New Fed Data Points to Economic Pain and Worrisome Ebbing in Inflation
31 March 2020 - 4:51AM
Dow Jones News
By Michael S. Derby
The first wave of data capturing the front end of the new
coronavirus crisis is dribbling in, and regional Federal Reserve
Banks are tallying up the ugly picture.
On Monday, the New York Fed launched a "Weekly Economic Index"
aimed at capturing where the economy is in near real time, and
extrapolated historical levels based on past data. In its first
outing, the index showed "developments in the past week saw the
index fall to a level unseen since 2008," during the heat of the
financial crisis.
The report's authors note that their index seeks to show what a
given quarter's activity would look like if it persisted for a
year. The index, which had been indicating economic growth on
either side of 3% since about 2017, plunged in nearly a straight
line and now reflects a contraction of about 3%.

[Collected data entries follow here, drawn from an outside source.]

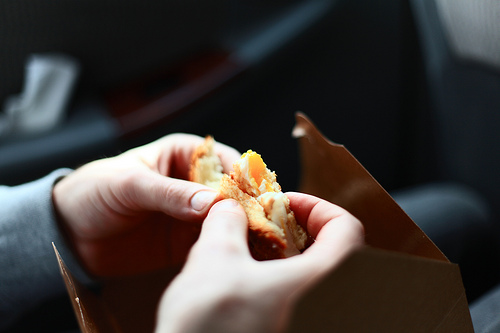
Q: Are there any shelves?
A: No, there are no shelves.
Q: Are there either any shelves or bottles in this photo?
A: No, there are no shelves or bottles.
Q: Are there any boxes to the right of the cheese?
A: Yes, there is a box to the right of the cheese.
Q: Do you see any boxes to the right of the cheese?
A: Yes, there is a box to the right of the cheese.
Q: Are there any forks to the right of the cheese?
A: No, there is a box to the right of the cheese.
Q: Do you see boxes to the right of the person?
A: Yes, there is a box to the right of the person.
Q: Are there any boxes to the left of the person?
A: No, the box is to the right of the person.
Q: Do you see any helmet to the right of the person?
A: No, there is a box to the right of the person.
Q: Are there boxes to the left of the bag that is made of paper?
A: Yes, there is a box to the left of the bag.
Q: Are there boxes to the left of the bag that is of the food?
A: Yes, there is a box to the left of the bag.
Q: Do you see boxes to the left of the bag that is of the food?
A: Yes, there is a box to the left of the bag.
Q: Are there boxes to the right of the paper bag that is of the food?
A: No, the box is to the left of the bag.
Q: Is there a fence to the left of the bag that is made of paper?
A: No, there is a box to the left of the bag.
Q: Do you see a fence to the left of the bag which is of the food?
A: No, there is a box to the left of the bag.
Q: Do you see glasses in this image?
A: No, there are no glasses.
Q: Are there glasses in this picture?
A: No, there are no glasses.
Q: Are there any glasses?
A: No, there are no glasses.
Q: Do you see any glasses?
A: No, there are no glasses.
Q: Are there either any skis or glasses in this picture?
A: No, there are no glasses or skis.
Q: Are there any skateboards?
A: No, there are no skateboards.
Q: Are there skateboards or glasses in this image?
A: No, there are no skateboards or glasses.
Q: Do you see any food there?
A: Yes, there is food.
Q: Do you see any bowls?
A: No, there are no bowls.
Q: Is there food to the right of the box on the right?
A: No, the food is to the left of the box.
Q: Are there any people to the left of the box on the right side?
A: Yes, there is a person to the left of the box.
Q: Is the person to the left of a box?
A: Yes, the person is to the left of a box.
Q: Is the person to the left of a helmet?
A: No, the person is to the left of a box.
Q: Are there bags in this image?
A: Yes, there is a bag.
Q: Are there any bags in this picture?
A: Yes, there is a bag.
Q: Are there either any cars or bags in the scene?
A: Yes, there is a bag.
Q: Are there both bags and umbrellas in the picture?
A: No, there is a bag but no umbrellas.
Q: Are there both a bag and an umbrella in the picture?
A: No, there is a bag but no umbrellas.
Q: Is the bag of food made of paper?
A: Yes, the bag is made of paper.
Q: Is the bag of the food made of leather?
A: No, the bag is made of paper.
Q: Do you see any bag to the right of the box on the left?
A: Yes, there is a bag to the right of the box.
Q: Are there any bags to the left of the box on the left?
A: No, the bag is to the right of the box.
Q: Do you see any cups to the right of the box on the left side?
A: No, there is a bag to the right of the box.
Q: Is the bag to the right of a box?
A: Yes, the bag is to the right of a box.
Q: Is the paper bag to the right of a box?
A: Yes, the bag is to the right of a box.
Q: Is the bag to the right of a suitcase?
A: No, the bag is to the right of a box.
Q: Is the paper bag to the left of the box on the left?
A: No, the bag is to the right of the box.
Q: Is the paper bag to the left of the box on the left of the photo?
A: No, the bag is to the right of the box.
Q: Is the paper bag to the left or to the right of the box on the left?
A: The bag is to the right of the box.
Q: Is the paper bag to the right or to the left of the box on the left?
A: The bag is to the right of the box.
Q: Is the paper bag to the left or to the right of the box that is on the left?
A: The bag is to the right of the box.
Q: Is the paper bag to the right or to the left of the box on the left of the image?
A: The bag is to the right of the box.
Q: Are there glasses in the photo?
A: No, there are no glasses.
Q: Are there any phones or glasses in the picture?
A: No, there are no glasses or phones.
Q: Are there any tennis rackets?
A: No, there are no tennis rackets.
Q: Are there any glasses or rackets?
A: No, there are no rackets or glasses.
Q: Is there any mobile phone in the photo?
A: No, there are no cell phones.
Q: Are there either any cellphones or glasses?
A: No, there are no cellphones or glasses.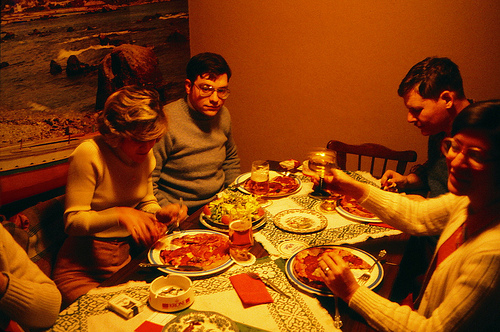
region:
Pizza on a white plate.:
[150, 220, 247, 285]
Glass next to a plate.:
[225, 169, 282, 205]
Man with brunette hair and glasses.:
[170, 35, 243, 130]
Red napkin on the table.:
[224, 265, 276, 313]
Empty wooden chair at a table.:
[320, 125, 445, 205]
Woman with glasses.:
[438, 125, 496, 197]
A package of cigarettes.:
[94, 285, 156, 327]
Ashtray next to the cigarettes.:
[136, 264, 203, 327]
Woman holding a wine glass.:
[295, 131, 361, 205]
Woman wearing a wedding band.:
[310, 255, 352, 290]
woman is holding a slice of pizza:
[130, 209, 169, 244]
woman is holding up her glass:
[303, 142, 343, 210]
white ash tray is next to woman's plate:
[146, 271, 198, 309]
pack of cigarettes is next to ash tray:
[104, 287, 146, 321]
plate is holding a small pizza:
[158, 224, 233, 276]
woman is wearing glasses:
[436, 134, 493, 179]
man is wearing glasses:
[192, 78, 233, 104]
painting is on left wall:
[1, 0, 197, 178]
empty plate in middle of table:
[275, 201, 328, 240]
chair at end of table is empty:
[312, 126, 421, 185]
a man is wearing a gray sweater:
[150, 51, 241, 207]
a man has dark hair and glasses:
[176, 50, 231, 120]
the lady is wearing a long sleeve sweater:
[63, 131, 159, 236]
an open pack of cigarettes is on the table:
[103, 290, 143, 320]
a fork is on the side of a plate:
[283, 238, 384, 301]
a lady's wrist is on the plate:
[310, 245, 382, 302]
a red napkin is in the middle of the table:
[227, 268, 272, 309]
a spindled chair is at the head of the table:
[320, 135, 416, 201]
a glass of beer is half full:
[246, 155, 272, 205]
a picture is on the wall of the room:
[4, 2, 194, 154]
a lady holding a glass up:
[303, 126, 493, 221]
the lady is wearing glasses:
[440, 100, 498, 196]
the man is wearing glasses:
[180, 50, 231, 117]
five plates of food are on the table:
[145, 165, 393, 300]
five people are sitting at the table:
[5, 50, 487, 323]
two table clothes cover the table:
[45, 166, 492, 327]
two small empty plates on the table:
[165, 210, 323, 330]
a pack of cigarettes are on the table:
[106, 291, 142, 316]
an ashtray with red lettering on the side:
[142, 272, 194, 310]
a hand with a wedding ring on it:
[310, 249, 361, 301]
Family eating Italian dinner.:
[62, 47, 494, 330]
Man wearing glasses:
[188, 47, 233, 114]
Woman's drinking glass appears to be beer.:
[225, 213, 257, 263]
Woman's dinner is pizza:
[281, 242, 389, 302]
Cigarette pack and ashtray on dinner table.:
[104, 268, 196, 319]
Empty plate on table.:
[273, 205, 328, 236]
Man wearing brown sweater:
[151, 98, 241, 205]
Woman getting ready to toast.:
[297, 147, 349, 203]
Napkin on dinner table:
[227, 267, 273, 308]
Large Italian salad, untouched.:
[196, 187, 268, 236]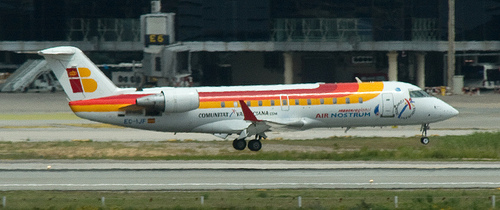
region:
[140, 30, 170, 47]
yellow light letters in the distance.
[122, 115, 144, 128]
EC-UF beneath engine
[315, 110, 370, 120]
AIR NOSTRUM, air in red, nostrum in blue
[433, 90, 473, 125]
airplane has especially pointy nose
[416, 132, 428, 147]
tiny wheel beneath airplane's pointy nose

A separate report from the San Francisco Fed warned uncertainty
generated by the crisis could wash away already modest inflation
impulses in the economy. This uncertainty may "lead to a persistent
increase in the unemployment rate of roughly 1 percentage point,
while simultaneously reducing the inflation rate by as much as 2
percentage points and bringing the interest rate close to its zero
lower bound."
The San Francisco Fed report warns its current findings "will
surely understate the overall impact of the current pandemic"
because new negative effects are still playing out, leading it to
say "the pandemic is likely to weigh on the economy persistently,
depressing economic activity and inflation well beyond the near
term."
The New York Fed index's authors said their new weekly index is
based on a mix of job, consumer-confidence, steel-production,
energy-use and electric-utility data.
"In normal times, familiar macroeconomic aggregates provide
accurate descriptions of economic conditions with a modest delay,"

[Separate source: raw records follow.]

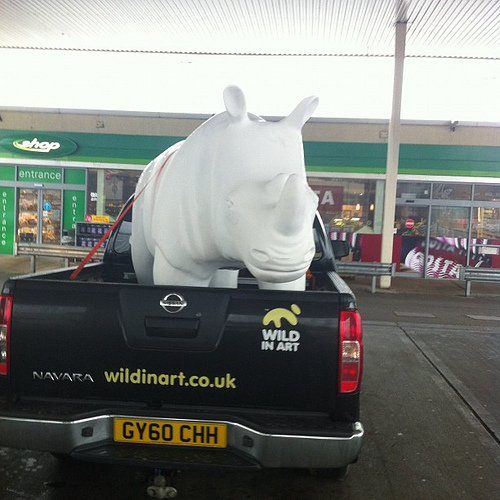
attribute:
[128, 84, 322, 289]
rhino — plastic, sculpted, white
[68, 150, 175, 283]
strap — red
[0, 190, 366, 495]
truck — black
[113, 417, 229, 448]
license — yellow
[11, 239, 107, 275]
railing — metal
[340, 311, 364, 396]
tail light — red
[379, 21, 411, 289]
post — metal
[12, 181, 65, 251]
door — sliding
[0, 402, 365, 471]
bumper — silver, metal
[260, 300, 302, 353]
logo — yellow, white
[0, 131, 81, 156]
sign — green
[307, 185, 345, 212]
poster — pink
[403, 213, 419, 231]
caution sign — red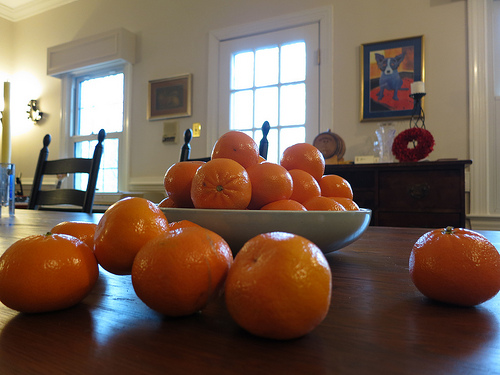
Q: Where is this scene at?
A: Dining room.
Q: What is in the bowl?
A: Oranges.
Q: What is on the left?
A: Chair.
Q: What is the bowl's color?
A: White.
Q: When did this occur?
A: During the day time.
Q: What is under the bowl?
A: Table.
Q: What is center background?
A: Door.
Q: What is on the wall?
A: Pictures.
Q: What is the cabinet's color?
A: Brown.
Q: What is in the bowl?
A: Oranges.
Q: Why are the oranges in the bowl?
A: For decoration.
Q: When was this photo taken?
A: During the day.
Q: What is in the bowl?
A: Oranges.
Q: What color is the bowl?
A: White.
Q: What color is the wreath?
A: Red.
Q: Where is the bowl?
A: On a table.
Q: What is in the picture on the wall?
A: A dog.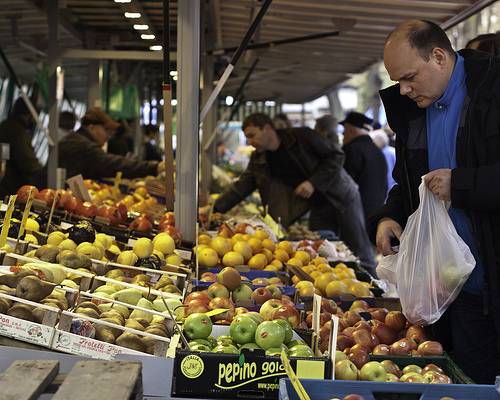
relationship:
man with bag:
[366, 17, 499, 382] [376, 176, 477, 328]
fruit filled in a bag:
[394, 261, 466, 327] [376, 176, 477, 328]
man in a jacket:
[213, 112, 380, 283] [212, 126, 360, 227]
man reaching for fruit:
[213, 112, 380, 283] [198, 214, 211, 225]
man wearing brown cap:
[59, 106, 165, 179] [82, 107, 122, 133]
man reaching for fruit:
[59, 106, 165, 179] [158, 171, 176, 189]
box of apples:
[175, 229, 500, 399] [335, 351, 452, 385]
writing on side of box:
[176, 351, 328, 396] [175, 229, 500, 399]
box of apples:
[175, 229, 500, 399] [183, 309, 313, 357]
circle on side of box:
[179, 355, 204, 378] [175, 229, 500, 399]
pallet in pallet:
[1, 358, 145, 399] [1, 359, 144, 399]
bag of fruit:
[376, 176, 477, 328] [394, 261, 466, 327]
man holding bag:
[366, 17, 499, 382] [376, 176, 477, 328]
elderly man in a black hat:
[337, 112, 389, 217] [338, 111, 376, 133]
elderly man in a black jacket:
[337, 112, 389, 217] [341, 134, 388, 210]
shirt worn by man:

the authors wrote. "But, in a tumultuous setting, when conditions
evolve rapidly from day to day and week to week, less familiar
sources of data can provide an informative signal of the state of
the economy."
There are plenty other public and privately produced real-time
growth trackers. The New York and Atlanta Feds make them, for
example, but their construction has yet to lead them to capture how
the coronavirus crisis and its virtual shutdown of the swaths of
the U.S. and global economy will hit growth.
The Atlanta Fed's closely watched GDPNow growth tracker is
pointing to a 2.7% gross-domestic-product gain in the first
quarter, but the bank says on its website to disregard that
estimate due to the coronavirus crisis. Meanwhile, IHS Markit's
first-quarter estimate indicates a 2.1% decline in first-quarter
GDP.
Most private-sector forecasters see a massive hit to growth.
While the Fed has no official forecasts and bypassed creating one
at the its most recent Federal Open Market Committee meeting citing
uncertainty and rapidly moving events, St. Louis Fed leader James
Bullard has suggested that half of production might need to be
shelved during the second quarter.
The Dallas Fed also reported ominous factory data for March for
manufacturers in its district.
The bank asked factory operators a series of special questions
about the crisis. Some 83.5% said the coronavirus situation had
increased uncertainty, 61.0% said it was affecting supply chains,
76.7% said it was hurting production and sales and 34.3% said it
was negatively influencing their worker head counts.
Firms also reported a modest deflationary bias to prices from
the trouble, although most see no change so far. Four hundred firms
were surveyed by the Dallas Fed in mid-March.